La Fédération française de cardiologie recommande en priorité le respect de conseils diététiques adaptés ainsi que la pratique d’une activité physique régulière (« Cholestérol : agir contre le cholestérol pour réduire les risques cardio-vasculaires », 2018).
Les traitements médicamenteux ne doivent en théorie être envisagés qu’après avoir pris les mesures diététiques adaptées à la réduction du taux de cholestérol : on remarque donc que contrairement au régime méditerranéen, on peut également préconiser un régime dans le but de faire baisser le taux de cholestérol. Cependant le nombre de prescriptions de médicaments contenant des statines est important en France comme dans la plupart des pays occidentaux. Les statines sont en effet consommées « par 220 millions de patients à travers le monde » (Anne Georget, 2016), et sont parmi les médicaments les plus vendus au monde. Les cardiologues prescrivant ces médicaments semblent donc considérer qu’une bonne hygiène de vie ne suffit pas toujours à réduire le nombre de maladies cardiovasculaires.
Pour Martine Gilard, présidente de la Société Française de Cardiologie, les bienfaits des statines n’ont d’ailleurs pas à être remis en question. Elle en dit même : « Les statines sont vraiment les meilleurs médicaments que l’on ait jamais inventés » (« Cardiologie. Une Brestoise à la tête », 2018).

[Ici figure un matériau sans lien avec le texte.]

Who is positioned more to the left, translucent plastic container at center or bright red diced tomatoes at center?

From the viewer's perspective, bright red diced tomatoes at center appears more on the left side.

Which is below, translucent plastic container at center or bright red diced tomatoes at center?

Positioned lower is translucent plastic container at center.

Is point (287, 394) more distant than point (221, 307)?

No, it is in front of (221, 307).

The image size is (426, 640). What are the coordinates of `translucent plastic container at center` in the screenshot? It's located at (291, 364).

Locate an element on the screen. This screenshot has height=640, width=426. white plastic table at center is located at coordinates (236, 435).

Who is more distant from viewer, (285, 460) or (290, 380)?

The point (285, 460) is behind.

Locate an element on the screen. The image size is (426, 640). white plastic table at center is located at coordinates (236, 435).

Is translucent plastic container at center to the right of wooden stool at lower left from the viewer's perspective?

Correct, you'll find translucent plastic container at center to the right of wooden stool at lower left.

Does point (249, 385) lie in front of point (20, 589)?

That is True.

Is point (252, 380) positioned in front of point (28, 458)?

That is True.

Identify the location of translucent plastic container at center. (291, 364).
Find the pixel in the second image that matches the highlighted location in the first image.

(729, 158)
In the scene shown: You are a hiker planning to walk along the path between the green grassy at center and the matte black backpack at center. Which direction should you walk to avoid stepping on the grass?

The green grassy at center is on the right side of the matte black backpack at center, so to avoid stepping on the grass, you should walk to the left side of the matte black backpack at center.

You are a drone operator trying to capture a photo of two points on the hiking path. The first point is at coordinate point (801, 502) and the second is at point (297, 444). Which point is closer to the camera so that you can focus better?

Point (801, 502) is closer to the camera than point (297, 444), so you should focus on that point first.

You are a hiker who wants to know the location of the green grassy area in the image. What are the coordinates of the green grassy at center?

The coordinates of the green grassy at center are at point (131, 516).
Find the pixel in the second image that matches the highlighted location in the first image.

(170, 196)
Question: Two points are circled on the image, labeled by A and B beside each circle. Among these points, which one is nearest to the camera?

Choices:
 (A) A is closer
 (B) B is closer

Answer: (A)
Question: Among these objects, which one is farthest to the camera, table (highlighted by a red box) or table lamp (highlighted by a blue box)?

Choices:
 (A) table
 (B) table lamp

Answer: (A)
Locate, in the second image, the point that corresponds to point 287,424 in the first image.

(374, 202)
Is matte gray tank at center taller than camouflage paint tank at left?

De même, la Nouvelle Société Française d’Athérosclérose, dans son communiqué (« Communiqué de Presse - CHOLESTEROL : ATTENTION DANGER !! | Société Française de Cardiologie », 2015) faisant réponse aux propos des docteurs Even et Debré, considère que l’usage des statines est indispensable au traitement des maladies cardiovasculaires. La question du régime alimentaire n’est alors pas abordée.
Certains, comme Michel de Lorgeril, dénoncent une sur-prescription de statines de la part des cardiologues par facilité : il est plus facile d’exiger d’un patient qu’il prenne un cachet tous les jours plutôt que de lui demander de changer ses habitudes de vie. Il s’agirait à ses yeux de complaisance (Lorgeril, 2015). Cette prescription surdimensionnée, également constatée par la Haute Autorité de Santé (« Haute Autorité de Santé - Pour un bon usage des statines », 2013), l’a mené à encourager les médecins à limiter leurs prescriptions de statines et à faire plus attention au profil des patients (Lorgeril, 2015).
Les effets bénéfiques de l’adoption du régime méditerranéen et d'une bonne hygiène de vie ne sont donc pas controversés. Seulement, si pour un certain nombre d’acteurs, l’usage de médicaments anticholestérol est par ailleurs inutile (voire dangereux), la prescription des statines reste très importante dans le monde et leurs bienfaits sont toujours débattus.